Brown also says, "It's easier to hug a dirty kid than it is to hug a stiff kid" (p. 20). Look at it from God's point of view. It's not so easy to love those who don't feel they need your love. But if a person is in need of that love and is willing to surrender him or herself to you then you must respond.

"Humility is the foundation of prayer," says the Catechism of the Catholic Church (no. 2559). The prayer of the Pharisee is inauthentic because it is rooted in pride. He thinks he's got it together, that he's close to God, that he's better than others. But if he's got it together, he doesn't need God. He's stiff and he needs to be broken.

We thank God for all the good things in our lives -- good health, financial security, our morally upright and successful children. And we should. These are God's blessings for which we should be grateful.

But God can't get inside us in the places we are strong or where we feel strong. It is only in the places where we feel inadequate, sick or sinful that God can transform us. Only there will we surrender and say, "God, I can't do this. I need you." There is our possibility for praying like the abortionist.

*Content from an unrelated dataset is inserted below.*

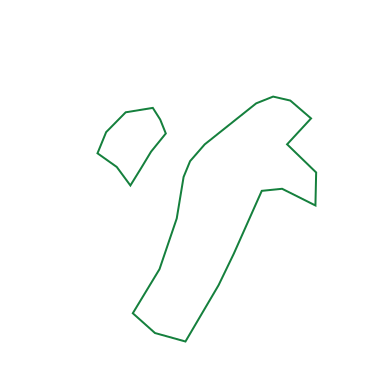 map outline of Ash Shamālīyah (Mercator projection), rotated 39°
{"feature_id": "BHR-4927", "entity_name": "Ash Shamālīyah", "entity_type": "Governorate", "adm_level": 1, "iso_a3": "BHR", "parent_name": "Bahrain", "parent_adm1": "", "projection": "mercator", "projection_center": [50.465, 26.145], "detail": "fine", "context": "isolated", "style": "outline", "palette": "green", "viewbox_px": 384, "rotation_deg": 39, "n_neighbors": 0, "source": "natural_earth", "source_scale": "10m", "svg_char_len": 551}
<svg xmlns="http://www.w3.org/2000/svg" viewBox="0 0 384 384"><g transform="rotate(39 192 192)"><path d="M222.3,323.5L215.3,272.4L196.8,222.2L176.0,185.6L171.1,169.2L171.9,147.0L186.1,82.7L195.0,66.8L210.8,59.1L211.0,59.1L212.2,59.1L238.2,59.9L235.9,95.1L276.2,98.7L296.4,124.8L260.0,132.8L245.5,147.2L263.3,213.6L271.3,247.7L281.0,312.3L252.0,324.9L222.3,323.5ZM108.6,151.3L121.7,155.7L134.8,163.0L134.8,186.4L137.4,205.3L140.0,225.7L117.8,219.9L94.2,221.4L87.6,199.5L90.3,171.8L108.6,151.3Z" fill="none" stroke="#15803d" stroke-width="2"/></g></svg>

It is in our weakness that we begin to understand why the Easter Vigil refers to the sin of Adam as a "happy fault." We can rejoice over Adam's sin because it makes salvation through God's Son necessary. We can rejoice over our sins because we have places where God can transform our lives to make us more like himself.

God's love can melt our stiffness, our belief that we are so darn good. "Love makes us weak and vulnerable because it breaks down the barriers and protective armor we have built around ourselves," says Jean Vanier (Community and Growth, pp. 18-19). "Love means letting others reach us and becoming sensitive enough to reach them."

If we are going to pray, to let God's love reach us, we have to let the barriers fall. Until we let God see us and love us where we are broken and sinful, our faith is only superficial. We expect that God will love us for our virtues and our accomplishments -- and he does -- but we can be afraid to let him love us where we are not so beautiful. Anyone can delight in the ways we are funny and inspiring; few are willing to love us in the boring and ugly parts of our character. It takes great trust to let someone see that part of oneself.

In the early stages of courtship, the man and the woman each put their best foot forward. It can be a heady time, if things click. But if courtship is to progress into lasting love, the superficialities will be put aside. The couple will grind gears, be at odds with each other, even become unsure as to whether the relationship is worth maintaining.

It is in the realization of each other's brokenness that true love becomes possible. It is in the willingness to bend before the other's oddities and in the acceptance of the not-so-pretty picture of oneself which the relationship holds up, that true love is born. It is out of that bending and in that realization of one's own broken nature that lasting fruit can be born.

So it is with prayer. We are lost. And we have to see how lost we are before we can be found and begin life anew.